I have files I need to convert into a database. These files (I have over 100k) are from an old system (generated from a COBOL script). I am now part of the team that migrate data from this system to the new system.
Now, because we have a lot of files to parse (each files is from 50mb to 100mb) I want to make sure I use the right methods in order to convert them to sql statement.
Most of the files have these following format:
#id<tab>name<tab>address1<tab>address2<tab>city<tab>state<tab>zip<tab>country<tab>#\n
the address2 is optional and can be empty
or
#id<tab>client<tab>taxid<tab>tagid<tab>address1<tab>address2<tab>city<tab>state<tab>zip<tab>country<tab>#\n
these are the 2 most common lines (I’ll say around 50%), other than these, all the line looks the same but with different information.

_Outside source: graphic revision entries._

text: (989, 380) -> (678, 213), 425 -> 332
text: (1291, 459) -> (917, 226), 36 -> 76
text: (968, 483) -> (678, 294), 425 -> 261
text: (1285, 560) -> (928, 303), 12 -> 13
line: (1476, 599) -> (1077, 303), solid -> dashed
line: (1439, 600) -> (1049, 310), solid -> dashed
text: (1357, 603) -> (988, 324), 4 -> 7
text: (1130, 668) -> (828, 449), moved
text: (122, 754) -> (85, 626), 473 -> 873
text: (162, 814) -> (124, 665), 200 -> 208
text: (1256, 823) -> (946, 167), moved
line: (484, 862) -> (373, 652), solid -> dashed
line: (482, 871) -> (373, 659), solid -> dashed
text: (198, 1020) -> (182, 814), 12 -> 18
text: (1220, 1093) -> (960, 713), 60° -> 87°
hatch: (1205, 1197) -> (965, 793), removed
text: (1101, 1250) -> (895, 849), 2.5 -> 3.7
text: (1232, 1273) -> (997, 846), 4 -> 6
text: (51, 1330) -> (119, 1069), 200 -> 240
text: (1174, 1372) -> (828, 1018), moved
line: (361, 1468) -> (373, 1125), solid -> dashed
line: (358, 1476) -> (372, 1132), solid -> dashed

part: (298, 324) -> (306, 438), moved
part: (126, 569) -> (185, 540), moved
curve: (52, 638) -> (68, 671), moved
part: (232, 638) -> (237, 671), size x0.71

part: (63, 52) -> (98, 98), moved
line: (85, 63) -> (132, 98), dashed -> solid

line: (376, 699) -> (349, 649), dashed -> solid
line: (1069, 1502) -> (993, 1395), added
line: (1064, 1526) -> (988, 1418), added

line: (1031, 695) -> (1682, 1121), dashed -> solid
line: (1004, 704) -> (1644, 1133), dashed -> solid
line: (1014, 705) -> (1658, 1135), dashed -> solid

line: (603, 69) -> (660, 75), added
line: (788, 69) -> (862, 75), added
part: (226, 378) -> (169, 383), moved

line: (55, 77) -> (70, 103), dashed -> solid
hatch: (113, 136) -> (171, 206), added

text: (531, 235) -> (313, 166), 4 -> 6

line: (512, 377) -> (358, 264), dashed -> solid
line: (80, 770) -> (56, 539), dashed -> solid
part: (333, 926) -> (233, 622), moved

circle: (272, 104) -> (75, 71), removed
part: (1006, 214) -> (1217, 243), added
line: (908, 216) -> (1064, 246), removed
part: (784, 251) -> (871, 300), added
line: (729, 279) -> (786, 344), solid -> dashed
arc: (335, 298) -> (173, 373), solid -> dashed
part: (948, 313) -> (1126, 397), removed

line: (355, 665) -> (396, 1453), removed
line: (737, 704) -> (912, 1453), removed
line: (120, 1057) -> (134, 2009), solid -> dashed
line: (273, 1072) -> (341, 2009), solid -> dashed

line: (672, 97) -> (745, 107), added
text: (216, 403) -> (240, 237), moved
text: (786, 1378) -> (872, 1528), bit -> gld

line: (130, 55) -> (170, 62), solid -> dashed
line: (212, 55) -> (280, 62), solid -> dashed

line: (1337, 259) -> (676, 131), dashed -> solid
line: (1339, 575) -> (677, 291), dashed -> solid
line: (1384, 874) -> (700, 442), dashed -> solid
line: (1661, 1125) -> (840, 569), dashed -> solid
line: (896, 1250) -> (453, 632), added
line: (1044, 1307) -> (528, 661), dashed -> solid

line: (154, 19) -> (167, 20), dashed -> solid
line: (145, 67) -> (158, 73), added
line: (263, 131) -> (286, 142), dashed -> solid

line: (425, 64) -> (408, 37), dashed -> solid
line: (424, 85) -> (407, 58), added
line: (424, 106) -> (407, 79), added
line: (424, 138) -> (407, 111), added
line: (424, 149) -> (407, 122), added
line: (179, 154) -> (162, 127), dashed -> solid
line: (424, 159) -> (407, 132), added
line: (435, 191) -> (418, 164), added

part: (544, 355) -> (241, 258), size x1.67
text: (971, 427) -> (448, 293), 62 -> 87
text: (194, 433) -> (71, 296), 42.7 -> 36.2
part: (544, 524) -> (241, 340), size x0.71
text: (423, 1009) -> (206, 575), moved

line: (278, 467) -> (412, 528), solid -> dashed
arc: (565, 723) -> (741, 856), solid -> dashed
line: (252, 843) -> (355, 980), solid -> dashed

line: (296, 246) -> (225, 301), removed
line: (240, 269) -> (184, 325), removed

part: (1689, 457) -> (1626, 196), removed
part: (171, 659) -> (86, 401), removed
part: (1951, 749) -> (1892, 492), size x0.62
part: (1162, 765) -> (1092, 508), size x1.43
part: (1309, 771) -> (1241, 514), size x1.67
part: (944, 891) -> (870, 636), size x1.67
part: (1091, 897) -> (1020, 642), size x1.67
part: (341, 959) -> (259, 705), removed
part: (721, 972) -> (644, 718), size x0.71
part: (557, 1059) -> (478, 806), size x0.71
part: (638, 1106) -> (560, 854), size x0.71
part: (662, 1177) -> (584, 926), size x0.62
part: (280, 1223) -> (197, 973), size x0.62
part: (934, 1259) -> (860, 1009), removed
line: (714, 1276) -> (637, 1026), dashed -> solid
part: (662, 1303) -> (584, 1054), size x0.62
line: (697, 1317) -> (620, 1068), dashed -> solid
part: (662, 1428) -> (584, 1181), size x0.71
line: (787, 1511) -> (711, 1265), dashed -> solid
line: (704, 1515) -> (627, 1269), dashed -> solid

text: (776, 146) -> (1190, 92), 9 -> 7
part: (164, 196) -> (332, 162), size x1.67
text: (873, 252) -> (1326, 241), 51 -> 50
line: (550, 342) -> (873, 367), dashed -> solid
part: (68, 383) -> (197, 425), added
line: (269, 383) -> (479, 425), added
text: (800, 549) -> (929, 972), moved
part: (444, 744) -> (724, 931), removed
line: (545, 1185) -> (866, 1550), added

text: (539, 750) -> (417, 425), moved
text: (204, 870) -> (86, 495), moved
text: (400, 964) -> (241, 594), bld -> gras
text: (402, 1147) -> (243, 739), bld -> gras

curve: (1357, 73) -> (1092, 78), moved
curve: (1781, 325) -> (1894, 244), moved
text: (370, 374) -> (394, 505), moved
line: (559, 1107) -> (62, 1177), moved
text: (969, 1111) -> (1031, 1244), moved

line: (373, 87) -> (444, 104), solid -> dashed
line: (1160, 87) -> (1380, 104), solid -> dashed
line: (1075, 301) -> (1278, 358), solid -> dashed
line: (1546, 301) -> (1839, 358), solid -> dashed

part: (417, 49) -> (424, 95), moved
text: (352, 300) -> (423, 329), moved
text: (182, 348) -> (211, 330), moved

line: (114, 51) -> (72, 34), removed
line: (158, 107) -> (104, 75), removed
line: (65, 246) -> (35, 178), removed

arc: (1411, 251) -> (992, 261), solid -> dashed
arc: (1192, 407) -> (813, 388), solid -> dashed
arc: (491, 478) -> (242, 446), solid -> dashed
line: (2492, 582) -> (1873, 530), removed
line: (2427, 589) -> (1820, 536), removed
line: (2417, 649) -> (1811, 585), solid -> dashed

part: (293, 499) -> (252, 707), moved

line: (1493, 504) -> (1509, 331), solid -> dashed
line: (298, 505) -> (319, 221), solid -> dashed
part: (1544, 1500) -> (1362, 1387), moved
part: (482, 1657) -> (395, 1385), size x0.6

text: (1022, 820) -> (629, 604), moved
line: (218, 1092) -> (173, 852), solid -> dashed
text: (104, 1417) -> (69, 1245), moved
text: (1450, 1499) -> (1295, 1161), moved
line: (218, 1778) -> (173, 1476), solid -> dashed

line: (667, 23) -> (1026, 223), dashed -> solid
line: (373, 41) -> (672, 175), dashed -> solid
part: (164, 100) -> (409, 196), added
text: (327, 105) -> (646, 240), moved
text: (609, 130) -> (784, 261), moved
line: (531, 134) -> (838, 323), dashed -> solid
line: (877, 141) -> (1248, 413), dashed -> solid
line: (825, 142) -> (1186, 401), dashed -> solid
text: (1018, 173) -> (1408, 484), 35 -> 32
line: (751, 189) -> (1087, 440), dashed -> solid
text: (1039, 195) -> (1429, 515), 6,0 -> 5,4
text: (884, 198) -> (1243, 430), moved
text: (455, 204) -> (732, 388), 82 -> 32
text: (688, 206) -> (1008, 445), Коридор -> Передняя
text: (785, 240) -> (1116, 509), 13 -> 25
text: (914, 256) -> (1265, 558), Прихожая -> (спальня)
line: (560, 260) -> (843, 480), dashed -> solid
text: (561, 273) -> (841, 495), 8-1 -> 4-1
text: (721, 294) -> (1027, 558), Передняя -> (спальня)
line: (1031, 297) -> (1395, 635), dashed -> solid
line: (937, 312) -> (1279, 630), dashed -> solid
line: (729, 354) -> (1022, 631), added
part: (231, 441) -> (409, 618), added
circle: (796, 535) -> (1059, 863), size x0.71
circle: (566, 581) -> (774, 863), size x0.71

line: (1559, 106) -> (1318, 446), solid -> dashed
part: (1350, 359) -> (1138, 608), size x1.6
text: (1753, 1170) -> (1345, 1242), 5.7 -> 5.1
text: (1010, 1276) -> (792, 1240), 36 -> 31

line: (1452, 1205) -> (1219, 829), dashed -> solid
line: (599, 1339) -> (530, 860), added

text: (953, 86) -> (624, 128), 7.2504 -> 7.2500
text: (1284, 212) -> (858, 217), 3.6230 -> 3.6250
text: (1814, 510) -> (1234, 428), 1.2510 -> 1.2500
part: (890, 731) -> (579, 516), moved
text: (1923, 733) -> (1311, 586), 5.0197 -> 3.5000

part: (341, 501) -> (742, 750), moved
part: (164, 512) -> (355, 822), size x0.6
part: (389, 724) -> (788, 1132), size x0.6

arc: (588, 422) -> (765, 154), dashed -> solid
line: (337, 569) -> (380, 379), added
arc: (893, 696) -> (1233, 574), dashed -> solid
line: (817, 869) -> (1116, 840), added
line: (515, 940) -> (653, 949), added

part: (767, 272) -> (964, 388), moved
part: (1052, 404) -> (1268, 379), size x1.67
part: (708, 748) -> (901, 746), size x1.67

Now, my question is what should I do to open them to be as efficient as possible and parse them correctly?
Honestly, I wouldn’t use PHP for this. I’d use awk. With input that’s as predictably formatted as this, it’ll run faster, and you can output into SQL commands which you can also insert via a command line.
If you have other reasons why you need to use PHP, you probably want to investigate the fgetcsv() function. Output is an array which you can parse into your insert. One of the first user-provided examples takes CSV and inserts it into MySQL. And this function does let you specify your own delimiter, so tab will be fine.
If the id# in the first column is unique in your input data, then you should definitely insert this into a primary key in mysql, to save you from duplicating data if you have to restart your batch.